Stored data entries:

..........

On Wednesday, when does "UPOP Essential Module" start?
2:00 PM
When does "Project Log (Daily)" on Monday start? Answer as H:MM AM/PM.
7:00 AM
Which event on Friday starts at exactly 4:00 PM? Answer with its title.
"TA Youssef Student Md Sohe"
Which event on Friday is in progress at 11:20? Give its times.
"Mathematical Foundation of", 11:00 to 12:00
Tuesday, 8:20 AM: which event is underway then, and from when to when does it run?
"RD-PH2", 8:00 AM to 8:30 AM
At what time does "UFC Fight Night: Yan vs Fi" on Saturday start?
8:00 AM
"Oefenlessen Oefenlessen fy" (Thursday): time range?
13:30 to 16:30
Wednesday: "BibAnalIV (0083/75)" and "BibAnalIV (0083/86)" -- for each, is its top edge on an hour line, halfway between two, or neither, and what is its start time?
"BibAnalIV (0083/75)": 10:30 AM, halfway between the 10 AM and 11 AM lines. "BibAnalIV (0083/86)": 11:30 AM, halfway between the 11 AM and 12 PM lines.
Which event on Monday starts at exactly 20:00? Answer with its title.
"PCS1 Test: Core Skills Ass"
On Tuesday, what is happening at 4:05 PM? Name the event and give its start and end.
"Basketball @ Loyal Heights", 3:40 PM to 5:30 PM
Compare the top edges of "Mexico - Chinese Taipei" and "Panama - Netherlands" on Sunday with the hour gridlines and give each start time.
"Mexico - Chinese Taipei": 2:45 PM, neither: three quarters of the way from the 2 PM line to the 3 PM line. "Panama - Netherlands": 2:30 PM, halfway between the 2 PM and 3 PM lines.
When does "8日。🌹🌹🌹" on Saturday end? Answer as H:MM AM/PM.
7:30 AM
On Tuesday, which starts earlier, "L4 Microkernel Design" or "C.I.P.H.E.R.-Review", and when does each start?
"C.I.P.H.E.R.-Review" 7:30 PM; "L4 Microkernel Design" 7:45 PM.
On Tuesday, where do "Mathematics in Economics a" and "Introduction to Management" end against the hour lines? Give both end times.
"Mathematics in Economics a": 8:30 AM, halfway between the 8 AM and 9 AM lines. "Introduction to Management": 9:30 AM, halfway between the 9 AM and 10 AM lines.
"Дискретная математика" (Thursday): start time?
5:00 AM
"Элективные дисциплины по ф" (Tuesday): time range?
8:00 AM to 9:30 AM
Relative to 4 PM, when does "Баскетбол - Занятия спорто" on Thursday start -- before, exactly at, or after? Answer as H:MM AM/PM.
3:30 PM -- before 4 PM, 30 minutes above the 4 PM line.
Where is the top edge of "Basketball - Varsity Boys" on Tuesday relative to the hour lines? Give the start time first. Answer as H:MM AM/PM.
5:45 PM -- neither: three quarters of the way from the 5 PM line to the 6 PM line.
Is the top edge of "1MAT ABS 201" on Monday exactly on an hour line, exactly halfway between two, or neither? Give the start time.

..........

• _Exercise description_: Please rewrite all of the items above, swapping "Tuesday" for "Tue" wherever it appears and leaving everything else unchanged.

• _Solution below_:
On Wednesday, when does "UPOP Essential Module" start?
2:00 PM
When does "Project Log (Daily)" on Monday start? Answer as H:MM AM/PM.
7:00 AM
Which event on Friday starts at exactly 4:00 PM? Answer with its title.
"TA Youssef Student Md Sohe"
Which event on Friday is in progress at 11:20? Give its times.
"Mathematical Foundation of", 11:00 to 12:00
Tue, 8:20 AM: which event is underway then, and from when to when does it run?
"RD-PH2", 8:00 AM to 8:30 AM
At what time does "UFC Fight Night: Yan vs Fi" on Saturday start?
8:00 AM
"Oefenlessen Oefenlessen fy" (Thursday): time range?
13:30 to 16:30
Wednesday: "BibAnalIV (0083/75)" and "BibAnalIV (0083/86)" -- for each, is its top edge on an hour line, halfway between two, or neither, and what is its start time?
"BibAnalIV (0083/75)": 10:30 AM, halfway between the 10 AM and 11 AM lines. "BibAnalIV (0083/86)": 11:30 AM, halfway between the 11 AM and 12 PM lines.
Which event on Monday starts at exactly 20:00? Answer with its title.
"PCS1 Test: Core Skills Ass"
On Tue, what is happening at 4:05 PM? Name the event and give its start and end.
"Basketball @ Loyal Heights", 3:40 PM to 5:30 PM
Compare the top edges of "Mexico - Chinese Taipei" and "Panama - Netherlands" on Sunday with the hour gridlines and give each start time.
"Mexico - Chinese Taipei": 2:45 PM, neither: three quarters of the way from the 2 PM line to the 3 PM line. "Panama - Netherlands": 2:30 PM, halfway between the 2 PM and 3 PM lines.
When does "8日。🌹🌹🌹" on Saturday end? Answer as H:MM AM/PM.
7:30 AM
On Tue, which starts earlier, "L4 Microkernel Design" or "C.I.P.H.E.R.-Review", and when does each start?
"C.I.P.H.E.R.-Review" 7:30 PM; "L4 Microkernel Design" 7:45 PM.
On Tue, where do "Mathematics in Economics a" and "Introduction to Management" end against the hour lines? Give both end times.
"Mathematics in Economics a": 8:30 AM, halfway between the 8 AM and 9 AM lines. "Introduction to Management": 9:30 AM, halfway between the 9 AM and 10 AM lines.
"Дискретная математика" (Thursday): start time?
5:00 AM
"Элективные дисциплины по ф" (Tue): time range?
8:00 AM to 9:30 AM
Relative to 4 PM, when does "Баскетбол - Занятия спорто" on Thursday start -- before, exactly at, or after? Answer as H:MM AM/PM.
3:30 PM -- before 4 PM, 30 minutes above the 4 PM line.
Where is the top edge of "Basketball - Varsity Boys" on Tue relative to the hour lines? Give the start time first. Answer as H:MM AM/PM.
5:45 PM -- neither: three quarters of the way from the 5 PM line to the 6 PM line.
Is the top edge of "1MAT ABS 201" on Monday exactly on an hour line, exactly halfway between two, or neither? Give the start time.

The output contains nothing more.